アスリートのパフォーマンス向上や観客の体験向上をはじめ、スポーツ団体の効率化などを様々なスポーツにおける課題解決を目的のために活用される技術は総称して「スポーツテック」と呼ばれています。ウェアラブルデバイス、データ分析、人工知能、仮想現実・拡張現実など、幅広い技術が含まれています。
現在、スポーツテックは、サッカー、バスケットボール、自転車、ゴルフなど、さまざまなスポーツに応用され、大きな成長を遂げています。技術発展により、アスリートのトレーニング、競技、怪我から復帰、スポーツ関連組織の運営方法などに革命をもたらしています。このユニークなエコシステムと国際的なスポーツ環境を背景により、スイスはスポーツテック企業にとって最適な立地としても知られています。
ヴォー州・ローザンヌに本部を置く国際オリンピック委員会をはじめ、同州だけでも約60の国際スポーツ連盟や関連組織が拠点を置き、「スポーツ界のシリコンバレー」とも呼ばれています。
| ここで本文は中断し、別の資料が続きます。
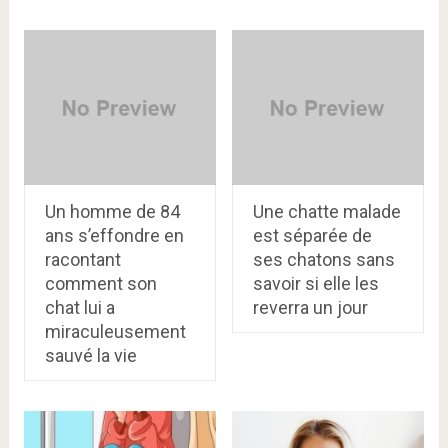
Un homme de 84
Une chatte malade
ans s’effondre en
est séparée de
racontant
ses chatons sans
comment son
savoir si elle les
chat lui a
reverra un jour
miraculeusement
sauvé la vie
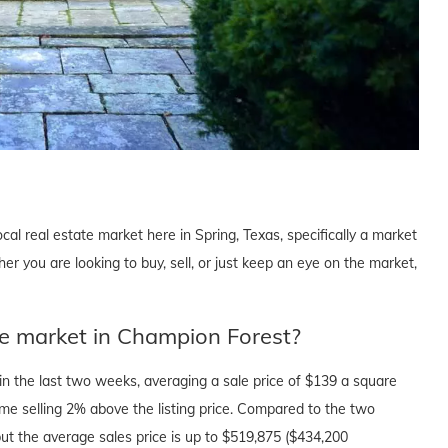
cal real estate market here in Spring, Texas, specifically a market
 you are looking to buy, sell, or just keep an eye on the market,
te market in Champion Forest?
n the last two weeks, averaging a sale price of $139 a square
ome selling 2% above the listing price. Compared to the two
ut the average sales price is up to $519,875 ($434,200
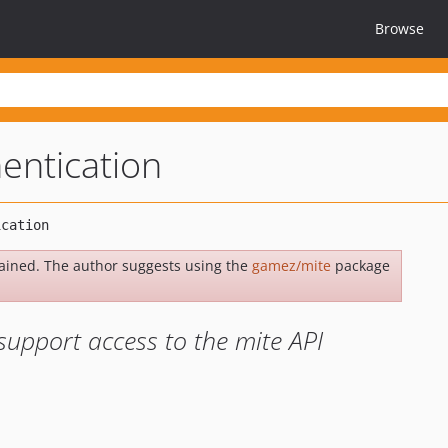
Browse
entication
ained. The author suggests using the
gamez/mite
package
support access to the mite API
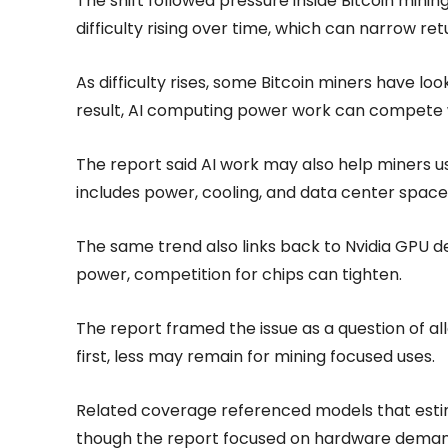
The shift followed pressure inside Bitcoin mini
difficulty rising over time, which can narrow ret
As difficulty rises, some Bitcoin miners have lo
result, AI computing power work can compete
The report said AI work may also help miners u
includes power, cooling, and data center space
The same trend also links back to Nvidia GPU
power, competition for chips can tighten.
The report framed the issue as a question of a
first, less may remain for mining focused uses.
Related coverage referenced models that estima
though the report focused on hardware demand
センサとソフトウェアを内蔵し、スポーツにおけるアクティビティをリアルタイムでモニタリングすることで脳への衝撃を予防するヘルメットを開発したBearmind社は、ローザンヌに立地するEPFUイノベーションパークを本拠地としています。また、ヴァレー州に本社を置くMyotest社は、生体力学的指標の分析に特化ソフトウェアと携帯機器を専門に扱っています。ヌーシャテル州に立地するCSEMは、ヘルスケア、ウェルネス、スポーツの分野で活用可能なセンサ技術や非侵襲的モニタリングソリューションの研究が盛んです。Darftfish社(フリブール州)、Pomoca社(ヴォー州)、Timeon社(ジュネーブ州)、Bodygee社(ベルン州)など、スイス西部には多くのスポーツテック企業が存在しています。
地域のエコシステム活性化のため、協業やオープンイノベーションを促すさまざまな取り組みが行われ、海外からも広くプロジェクトや直接投資を誘致しています。また、連邦政府、国際オリンピック委員会、ヴォー州、ローザンヌ市が共同で設立した「ThinkSport」は、幅広いスポーツ団体、企業、機関が集まり、交流やコラボレーション、共創やイノベーションを促進するためのネットワークの場を提供しています。
レマン湖周辺に立ち並ぶ9つの学術機関を結ぶ学術ネットワーク「Smart Move」の取り組みにより、スポーツ関連の研究において、この地域で拡大する将来性が更に協調されています。Smart Moveはスポーツ分野におけるノウハウや専門知識を企業や研究機関に提供し、分野横断的なコラボレーションやプロジェクトを奨励するものです。
さらに、ヴァレー州においては「SpArk」プロジェクトや「S.M.A.R.T. Confluence」エコシステムなど、同地域特有の国際的なスポーツ環境と相性も良く、同地で行われる革新的な研究とスポーツテック開発に恵まれた場所となっています。このように、スイス西部にはスポーツ団体、学術機関、スポーツテック企業が集積し、同分野のイノベーションの拠点と成長を続けています。
日本はあらゆるスポーツ競技で頭角を現す国のひとつです。また、世界中で普及が進んでいる日本特有の競技も数多くあり、今後のスポーツテック展開も大いなる可能性を秘めています。スポーツにビジネスポテンシャル見出せる技術と市場基盤を持ち合わせる日本企業こそ、グローバル水準でのスポーツテックエコシステムを大いに活用できるのではないでしょうか。